I spent two weeks in July, landing in Barcelona and heading north to stay in Taradell, Catalonia for a few days. My friends own Bar Taradell in town, please stop by and ask for Encarna if you go. I was there to go to a baptism in nearby Malla. The setting for the baptism, Iglesia de Sant Vicenç de Malla was stunning. It's a very small church on top of hill with a lovely view. We did not do much more than stuff ourselves on great tapas at the bar and did a little shopping near by at the weekend market in the square in Vic. The market in Vic ran the gamut from slightly flea marketish with sneakers, bras, underwear to farmers market with fruit, nuts, snails, but was decent enough to pick up my souvenirs, small Catalonian made clay birds that whistle.
We left Catalonia and headed toward our main destination, Yegen, in Las Alpujarras. On advisement and research from this very forum we broke our road trip up into two 5 hr legs, renting a house in Moraira for a couple of days in between. Wow Moraira is really nice. We were fortunate to be in town during the fiesta in honor of Our Lady ‘Virgen del Carmen’. There was a massive fireworks display rivaling a big city's 4th of July display in the states.
Our rental home was perfect for us. We stayed at Casa De Simon in Moraira. We had space and privacy and a pool for the kids. We went to the beach both days we were there, but also used the pool and ate most of our meals at the house, dining outside surround by candles hanging from orange trees. One day we went to El Portet. It's small, but the sand is clean and soft, the water is clear and calm and you can stand in the water far out into the sea. I really enjoyed this beach. I'm not one who likes to swim and I spend a lot of time in the water here. You just can't help it.
We headed out after a couple of days rest and straight up into the mountains to the town of Yegen. My friend grew up here and there's not much written about the place other than a famous author lived here for a while. It's one of the smaller villages in the area, no police station, a few bars, one church, one small "supermarket" and a bank that is open 3 hours a week. If you're looking for internet and lots to do this is not the place for you. If you're looking to meet farmers who live off the land, take in the most amazing view 3,000 feet in the Sierra Nevada mountains, grab bread and fish from trucks that come into the village daily, and eat some fresh olives, plums, kiwi, and almonds that were grown only a few feet away while watching the old ladies in town take evening walks, then this is the place for you.
Many have mentioned Travalez as a place to stop off the beaten path for a national culinary treasure - jamon.
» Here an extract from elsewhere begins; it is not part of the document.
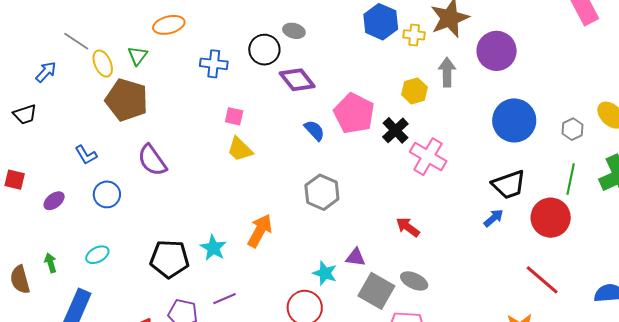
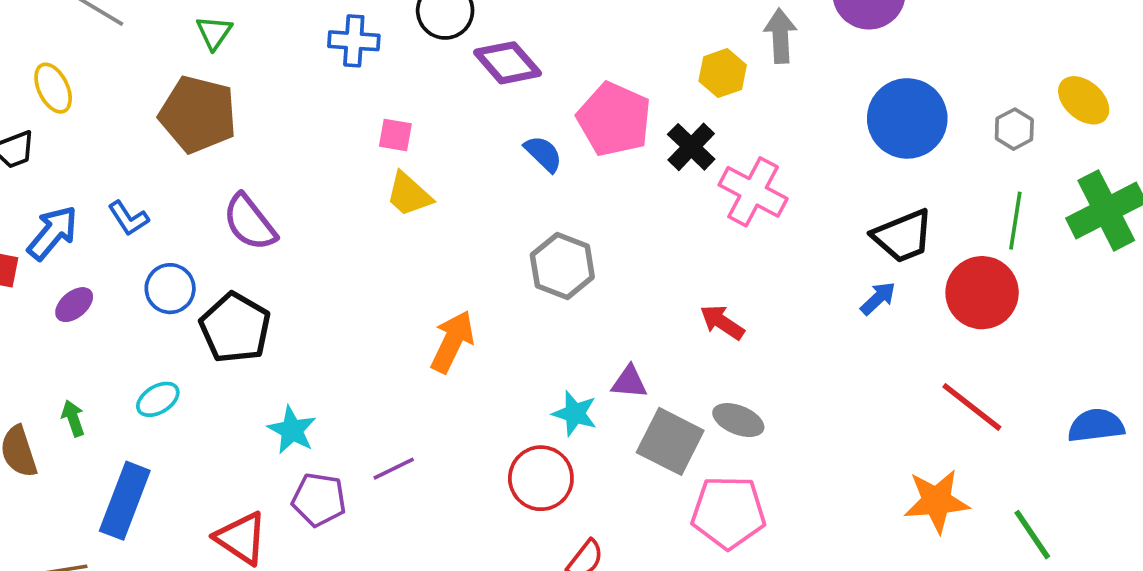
yellow ellipse: (103, 64) -> (53, 88), moved
blue arrow: (46, 72) -> (52, 233), moved, size x1.4
cyan star: (213, 248) -> (292, 430), moved
black pentagon: (170, 259) -> (235, 328), moved, turned 30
I never made it there. I was happy to be in a far less explored place, the only American they've seen in quite a while in the town of a few hundred. And I was fortunate enough to spend some time with a master jamon craftsman right in the town of Yegen named Pepe Munoz. He happened to grow up with my traveling companion in Yegen and gave us a tour his business. Pepe produces 40,000 jamones a year. He runs a small shop in town to sell jamon, but behind the store is where this national treasure is made. It was an quite experience to tour his place and learn about how jamon is cured. Our entire time in Yegen was a foodie dream. No fancy restaurants in site, but to pick a ripe plum off a tree or eat the most amazing watermelon I've ever had in my lifetime (truly) or have the opportunity to try some of the finest pata negra jamon made on site - nothing beats that.
We spent about a week in the village, only leaving to venture out for a 1.25 hr drive to the shore one day to give the kids a day of swimming and a couple of evenings out in nearby Mecina Bombaron for drinks and tapas at another friend's bar. One great thing about this region (Granada included) that I did not experience in Barcelona. If you order a drink, which by the way was very cheap, you get free tapas. And free tapas would be everything from plates of fresh olives, Manchego cheese, calamari, gazpacho, sardines. Yum, yum yum. We often fed the family of five on 3-4 rounds of Tinto de Verano!
The last part of our trip was spent in Granada. We stayed in an apartment that belonged to a friend for a couple of days before the flight. We hit the three A's - Alhambra, Alcaicería and
Albayzín. Albayzín was my favorite of the three places. We met a young couple who were taking in the sunset over the city and they ended up giving us a tour of the Albayzin. We were very lucky to meet them. I found the neighborhood really special.
That is pretty much it in a nutshell.